• _Supplied material_:

*** Block opens ***

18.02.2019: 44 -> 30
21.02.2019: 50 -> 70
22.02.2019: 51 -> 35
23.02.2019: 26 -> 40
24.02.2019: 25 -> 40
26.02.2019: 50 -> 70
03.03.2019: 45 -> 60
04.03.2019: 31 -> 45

*** Block closes ***
*** Block opens ***

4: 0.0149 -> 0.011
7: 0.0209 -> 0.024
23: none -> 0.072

*** Block closes ***

• _The task_: In the records above, the line with "23.02.2019: 26 -> 40" marks the start and the line with "04.03.2019: 31 -> 45" marks the end; copy that stretch exactly, both lines included, and nothing else.

• _Result of this task_:
23.02.2019: 26 -> 40
24.02.2019: 25 -> 40
26.02.2019: 50 -> 70
03.03.2019: 45 -> 60
04.03.2019: 31 -> 45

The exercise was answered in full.